Quand j’aborde le sujet de la santé mentale au travail, la plupart des gestionnaires et des professionnels en RH me réfèrent aux divers programmes en place pour les employés. Je les interroge alors : « Pourquoi, malgré l’existence de ces programmes, les problèmes de santé mentale coûtent-ils 50 milliards de dollars à l’économie canadienne chaque année, avec une tendance à la hausse? Pourquoi les médicaments contre la dépression arrivent-ils en 5e place dans le Rapport Telus 2019 sur les tendances et références canadiennes en matière de consommation de médicaments?

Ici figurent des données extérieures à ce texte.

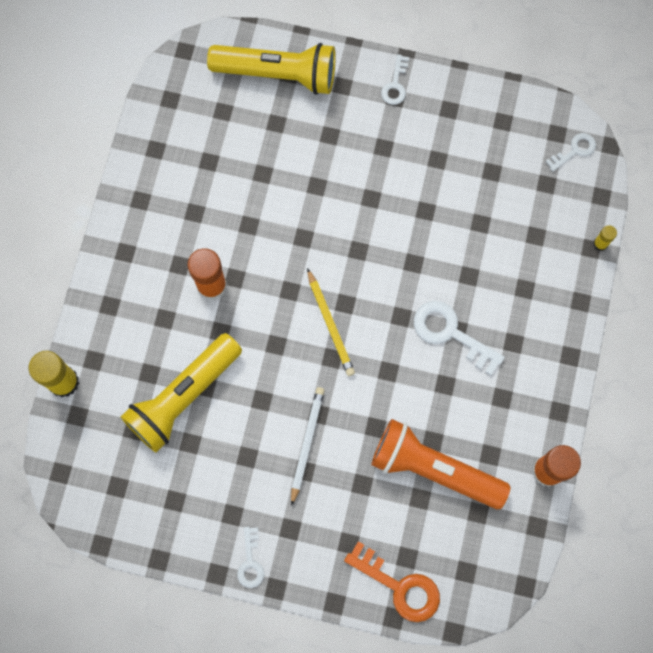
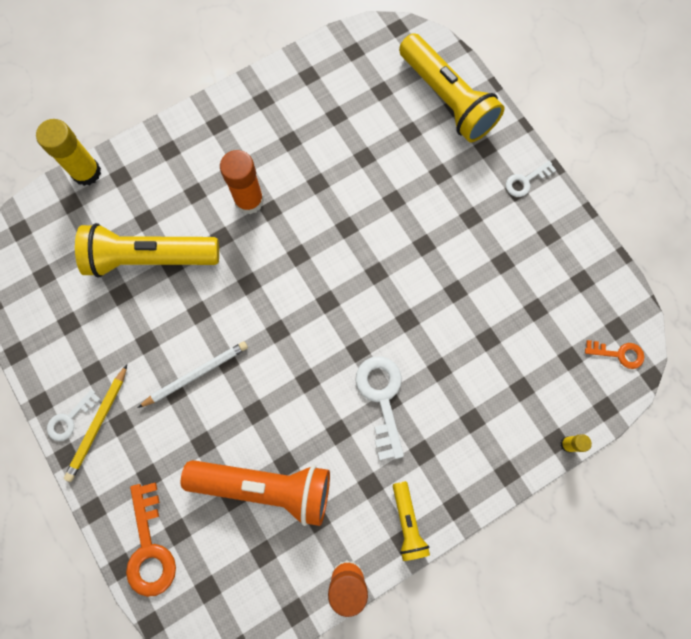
camera: 45 degrees right, 0 degrees up
yellow pencil [307,268,355,376] -> yellow pencil moved to [64,365,127,482]
orange flashlight [371,419,511,509] -> orange flashlight turned 120 degrees clockwise [181,460,330,526]
white key [546,133,596,171] -> orange key [585,340,644,369]
none -> yellow flashlight [393,481,430,561]

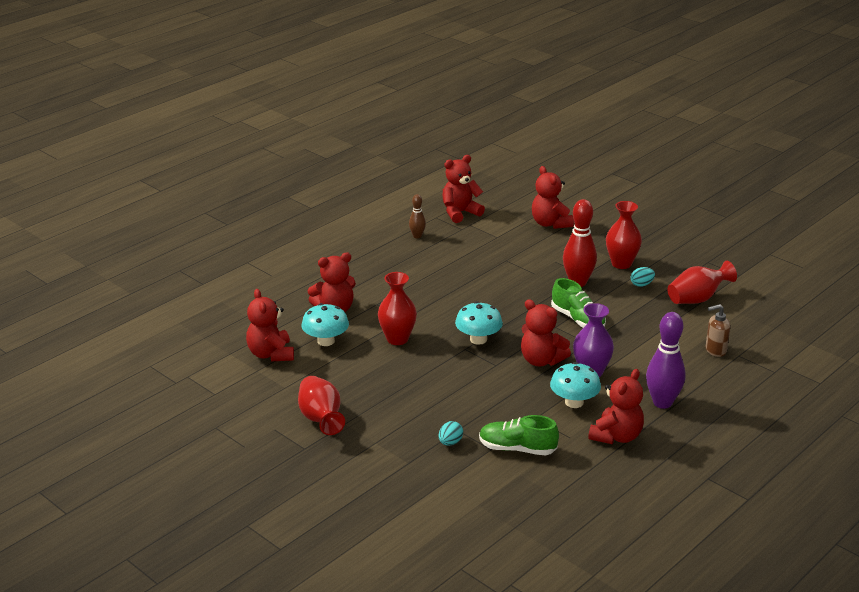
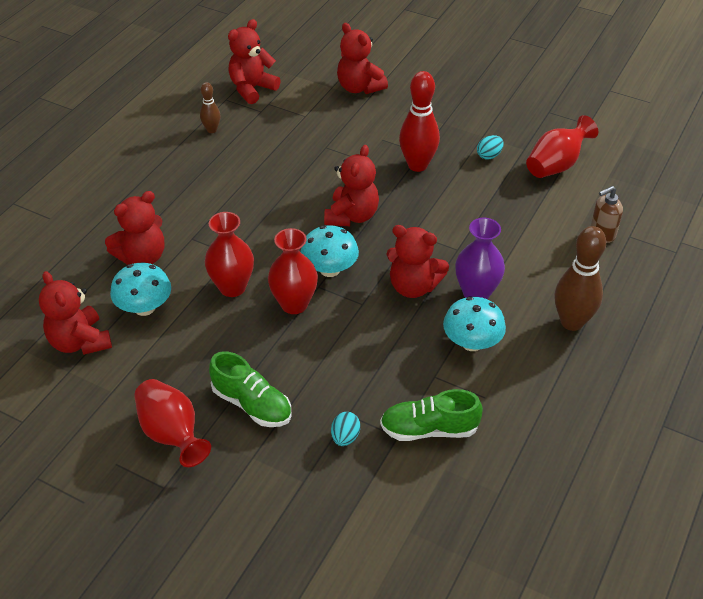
camera: 15 degrees left, 15 degrees up
green shoe [551,278,606,328] -> green shoe moved to [209,351,291,427]
red teddy bear [588,369,644,444] -> red teddy bear moved to [324,145,379,226]
red vase [606,201,642,269] -> red vase moved to [268,228,318,314]
purple bowling pin [646,312,686,409] -> brown bowling pin [554,226,606,331]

Pourquoi plus de 20% des travailleurs ont-ils déjà quitté un emploi pour des raisons de santé mentale (soit dit en passant, ce chiffre est de 50% pour les milléniaux et de 75% pour la Génération Z)? » Malgré l’existence de programmes, la tendance est claire et doit être adressée.

Quand les vies personnelle et professionnelle s’entrechoquent

Quand les vies personnelle et professionnelle s’entrechoquent comme elles l’ont fait pendant la pandémie, le problème ne fera que prendre de l’ampleur. Imaginez que 20% de vos employés cessent de performer ou quittent l’organisation en raison du stress et de l’épuisement. Quels seraient les impacts pour votre organisation? Comment réorganiser le travail? Est-ce que vos employés restants seraient soumis à une pression énorme qui les ferait souffrir à leur tour?

La santé mentale ne peut être réglée par des « programmes » avec l’espoir que les employés composent le numéro 1-800. Des programmes préconçus ne sont pas suffisants pour soutenir autant d’employés aux besoins uniques et aux prises avec différentes problématiques de santé mentale. Alors que l’on assiste à l’essor d’un nouveau style de leadership, nous devons faire face aux problématiques de santé mentale au travail en ayant d’authentiques conversations entre leaders et employés. Les organisations, les gestionnaires et les employés ont tous un rôle important à jouer.

Avoir LA conversation

Les gestionnaires doivent donc converser avec les employés individuellement et sur une base régulière. Je suis consternée quand un gestionnaire est incapable de me nommer les membres de son équipe qui vivent de l’isolement, ou encore qui doivent cohabiter avec des parents vieillissants ou des enfants d’âge scolaire en pleine pandémie. Comment pouvons-nous espérer bâtir des cultures basées sur la confiance, l’empathie et la productivité si nous ne sommes pas en mesure de connaître nos employés?

Le temps est venu de repenser notre approche de la santé mentale au travail. Nous devons pousser la réflexion. Nous devons fournir aux leaders les techniques et les outils nécessaires pour reconnaître la détresse, communiquer avec compassion et offrir aux employés un soutien sans jugement. Quand les employés souffrent en silence, la performance, la mobilisation et l’image de marque en souffrent également. Il est temps d’avoir LA conversation.